__Request__:
Please reproduce word for word the stretch of the items below from the line containing "Comunicados recientes" through the line containing "ادہ دیا یا سارا دے دیا تو وہ ہبہ نافذ", including both of those lines. Leave the pictures out of your answer.

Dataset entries
# # # # #

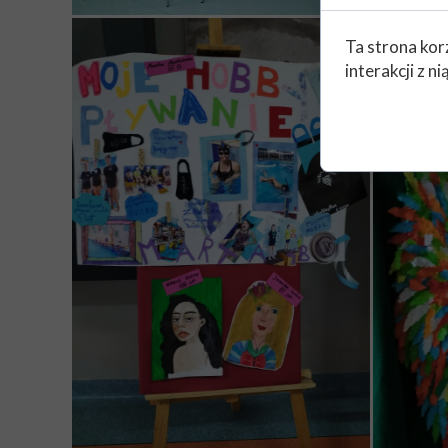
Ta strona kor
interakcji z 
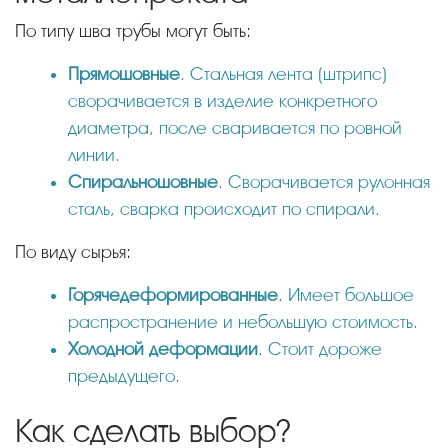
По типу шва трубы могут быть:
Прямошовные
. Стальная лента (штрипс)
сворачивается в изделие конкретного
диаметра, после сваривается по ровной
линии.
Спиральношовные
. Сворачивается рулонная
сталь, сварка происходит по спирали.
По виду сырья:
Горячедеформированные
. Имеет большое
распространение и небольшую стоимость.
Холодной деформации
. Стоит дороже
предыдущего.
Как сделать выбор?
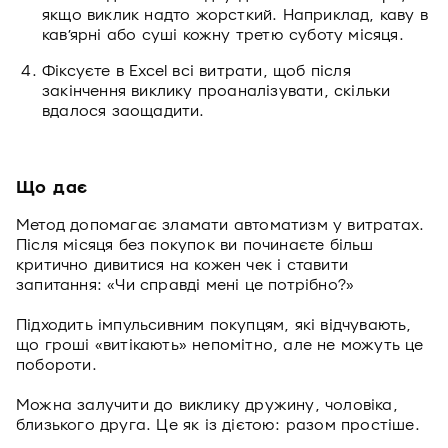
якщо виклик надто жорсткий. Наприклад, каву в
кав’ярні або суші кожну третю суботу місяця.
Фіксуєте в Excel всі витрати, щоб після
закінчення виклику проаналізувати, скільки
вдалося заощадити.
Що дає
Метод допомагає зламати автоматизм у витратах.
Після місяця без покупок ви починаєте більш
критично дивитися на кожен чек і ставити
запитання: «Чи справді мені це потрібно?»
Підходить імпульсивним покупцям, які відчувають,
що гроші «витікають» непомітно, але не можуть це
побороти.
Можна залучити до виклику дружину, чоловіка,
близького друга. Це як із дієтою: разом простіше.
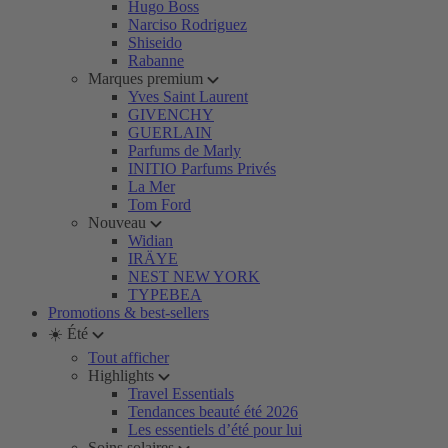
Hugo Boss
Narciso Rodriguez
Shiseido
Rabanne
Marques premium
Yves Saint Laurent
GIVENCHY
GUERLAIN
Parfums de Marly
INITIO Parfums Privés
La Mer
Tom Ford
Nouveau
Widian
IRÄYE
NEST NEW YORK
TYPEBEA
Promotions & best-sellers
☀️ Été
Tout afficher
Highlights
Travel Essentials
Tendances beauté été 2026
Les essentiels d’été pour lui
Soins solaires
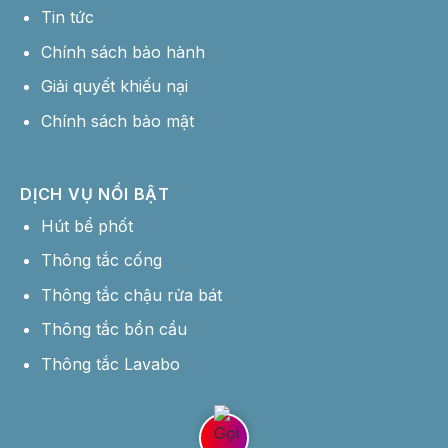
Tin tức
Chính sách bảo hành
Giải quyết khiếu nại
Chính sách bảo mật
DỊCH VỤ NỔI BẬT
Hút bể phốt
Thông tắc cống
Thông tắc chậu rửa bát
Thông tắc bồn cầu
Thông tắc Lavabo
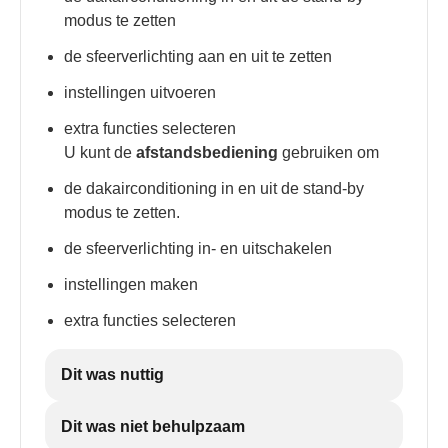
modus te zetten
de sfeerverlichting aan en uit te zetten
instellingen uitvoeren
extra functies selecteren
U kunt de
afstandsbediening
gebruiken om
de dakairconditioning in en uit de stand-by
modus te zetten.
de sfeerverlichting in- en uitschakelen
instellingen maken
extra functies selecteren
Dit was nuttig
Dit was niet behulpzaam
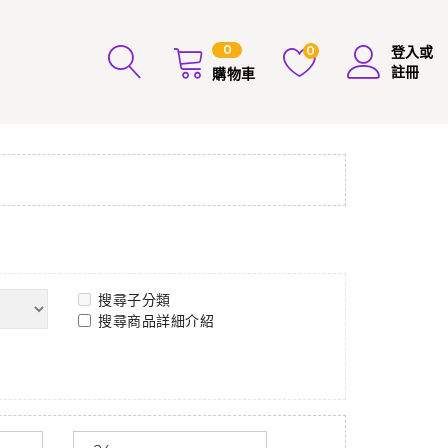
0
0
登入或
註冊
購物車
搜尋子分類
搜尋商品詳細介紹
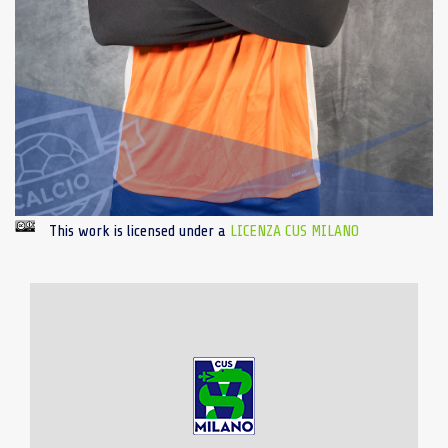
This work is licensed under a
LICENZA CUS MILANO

# # # # #

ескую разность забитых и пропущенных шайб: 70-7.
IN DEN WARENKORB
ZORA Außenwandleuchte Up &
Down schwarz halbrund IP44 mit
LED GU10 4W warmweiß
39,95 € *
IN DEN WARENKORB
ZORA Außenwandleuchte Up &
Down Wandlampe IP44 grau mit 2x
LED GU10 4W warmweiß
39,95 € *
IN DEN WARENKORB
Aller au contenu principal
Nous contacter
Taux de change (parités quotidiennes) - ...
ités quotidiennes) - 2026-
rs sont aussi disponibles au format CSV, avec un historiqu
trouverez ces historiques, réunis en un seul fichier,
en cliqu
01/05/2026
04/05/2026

# # # # #

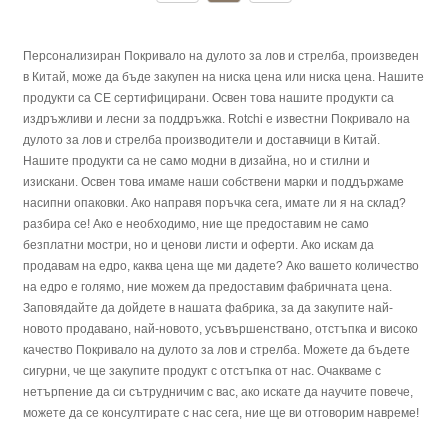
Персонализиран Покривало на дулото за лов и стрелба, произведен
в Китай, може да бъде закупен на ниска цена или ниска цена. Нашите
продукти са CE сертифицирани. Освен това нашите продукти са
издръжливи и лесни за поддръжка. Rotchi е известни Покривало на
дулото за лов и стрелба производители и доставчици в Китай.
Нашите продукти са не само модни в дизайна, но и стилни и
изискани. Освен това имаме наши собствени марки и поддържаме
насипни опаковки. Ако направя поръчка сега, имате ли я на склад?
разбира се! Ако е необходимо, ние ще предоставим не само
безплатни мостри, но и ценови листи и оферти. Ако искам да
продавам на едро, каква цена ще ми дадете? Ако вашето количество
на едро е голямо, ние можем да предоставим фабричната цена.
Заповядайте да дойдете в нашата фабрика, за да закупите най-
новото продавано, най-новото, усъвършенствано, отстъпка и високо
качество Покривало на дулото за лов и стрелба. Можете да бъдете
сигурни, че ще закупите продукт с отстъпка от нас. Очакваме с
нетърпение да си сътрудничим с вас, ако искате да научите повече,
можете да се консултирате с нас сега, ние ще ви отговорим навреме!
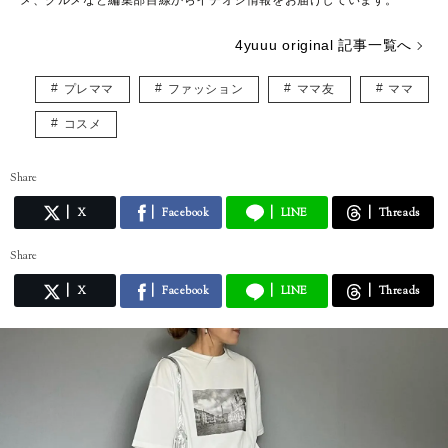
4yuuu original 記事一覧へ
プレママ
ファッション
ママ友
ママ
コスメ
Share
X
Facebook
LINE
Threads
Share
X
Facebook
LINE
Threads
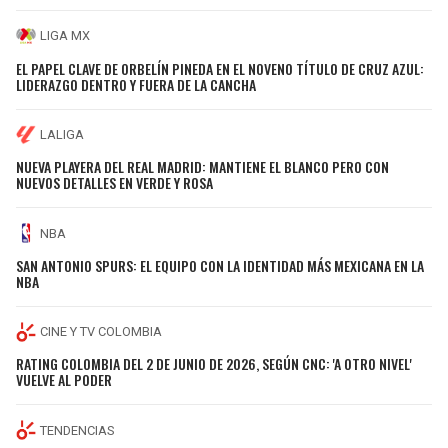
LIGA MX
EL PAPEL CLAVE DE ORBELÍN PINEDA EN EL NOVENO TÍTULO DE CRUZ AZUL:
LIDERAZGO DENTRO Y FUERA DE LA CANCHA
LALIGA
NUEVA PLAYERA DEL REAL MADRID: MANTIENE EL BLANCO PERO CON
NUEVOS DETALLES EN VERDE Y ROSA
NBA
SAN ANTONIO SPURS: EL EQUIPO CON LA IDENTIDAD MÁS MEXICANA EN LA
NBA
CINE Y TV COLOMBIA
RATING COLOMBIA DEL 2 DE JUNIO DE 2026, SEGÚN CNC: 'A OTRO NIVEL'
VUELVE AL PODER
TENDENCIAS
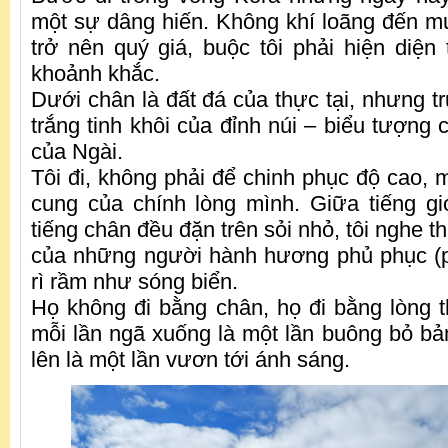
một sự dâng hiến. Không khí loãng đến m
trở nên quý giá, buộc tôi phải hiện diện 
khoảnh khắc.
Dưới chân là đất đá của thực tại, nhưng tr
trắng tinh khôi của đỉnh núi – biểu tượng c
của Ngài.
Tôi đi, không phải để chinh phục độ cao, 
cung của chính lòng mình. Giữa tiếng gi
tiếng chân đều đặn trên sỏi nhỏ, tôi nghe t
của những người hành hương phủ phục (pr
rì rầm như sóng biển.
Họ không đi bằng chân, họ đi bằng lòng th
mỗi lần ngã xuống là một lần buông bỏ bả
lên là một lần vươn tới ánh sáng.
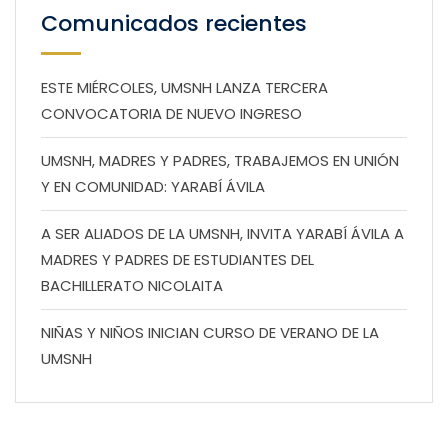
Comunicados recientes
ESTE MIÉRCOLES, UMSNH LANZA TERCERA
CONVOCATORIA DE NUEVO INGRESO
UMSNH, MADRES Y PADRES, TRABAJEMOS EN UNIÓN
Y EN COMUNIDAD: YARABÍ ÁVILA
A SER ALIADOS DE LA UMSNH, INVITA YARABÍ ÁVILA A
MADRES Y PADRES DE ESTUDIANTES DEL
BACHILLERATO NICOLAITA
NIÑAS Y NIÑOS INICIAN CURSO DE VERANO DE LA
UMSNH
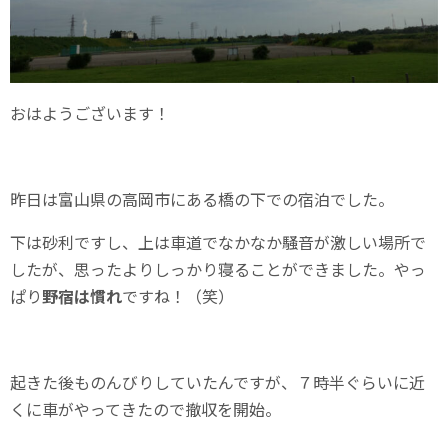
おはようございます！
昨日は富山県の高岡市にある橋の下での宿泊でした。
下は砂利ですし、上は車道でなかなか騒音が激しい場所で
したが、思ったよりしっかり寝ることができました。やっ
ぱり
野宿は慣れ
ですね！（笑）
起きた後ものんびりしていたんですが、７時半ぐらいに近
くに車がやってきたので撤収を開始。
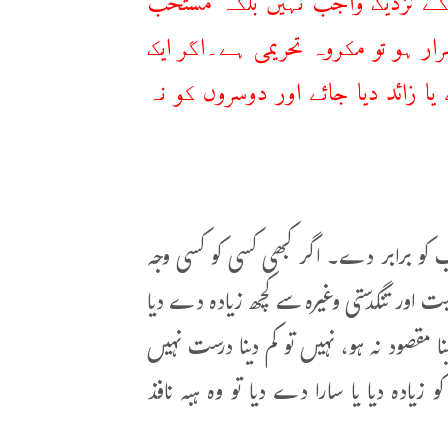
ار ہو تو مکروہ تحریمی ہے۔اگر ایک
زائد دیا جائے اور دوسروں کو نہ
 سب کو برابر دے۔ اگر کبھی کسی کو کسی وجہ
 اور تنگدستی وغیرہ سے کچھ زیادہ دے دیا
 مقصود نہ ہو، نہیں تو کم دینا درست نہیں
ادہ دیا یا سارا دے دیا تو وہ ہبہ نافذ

# # # # #

__Result of this task__:
Comunicados recientes
ESTE MIÉRCOLES, UMSNH LANZA TERCERA
CONVOCATORIA DE NUEVO INGRESO
UMSNH, MADRES Y PADRES, TRABAJEMOS EN UNIÓN
Y EN COMUNIDAD: YARABÍ ÁVILA
A SER ALIADOS DE LA UMSNH, INVITA YARABÍ ÁVILA A
MADRES Y PADRES DE ESTUDIANTES DEL
BACHILLERATO NICOLAITA
NIÑAS Y NIÑOS INICIAN CURSO DE VERANO DE LA
UMSNH
おはようございます！
昨日は富山県の高岡市にある橋の下での宿泊でした。
下は砂利ですし、上は車道でなかなか騒音が激しい場所で
したが、思ったよりしっかり寝ることができました。やっ
ぱり
野宿は慣れ
ですね！（笑）
起きた後ものんびりしていたんですが、７時半ぐらいに近
くに車がやってきたので撤収を開始。
ار ہو تو مکروہ تحریمی ہے۔اگر ایک
زائد دیا جائے اور دوسروں کو نہ
 سب کو برابر دے۔ اگر کبھی کسی کو کسی وجہ
 اور تنگدستی وغیرہ سے کچھ زیادہ دے دیا
 مقصود نہ ہو، نہیں تو کم دینا درست نہیں
ادہ دیا یا سارا دے دیا تو وہ ہبہ نافذ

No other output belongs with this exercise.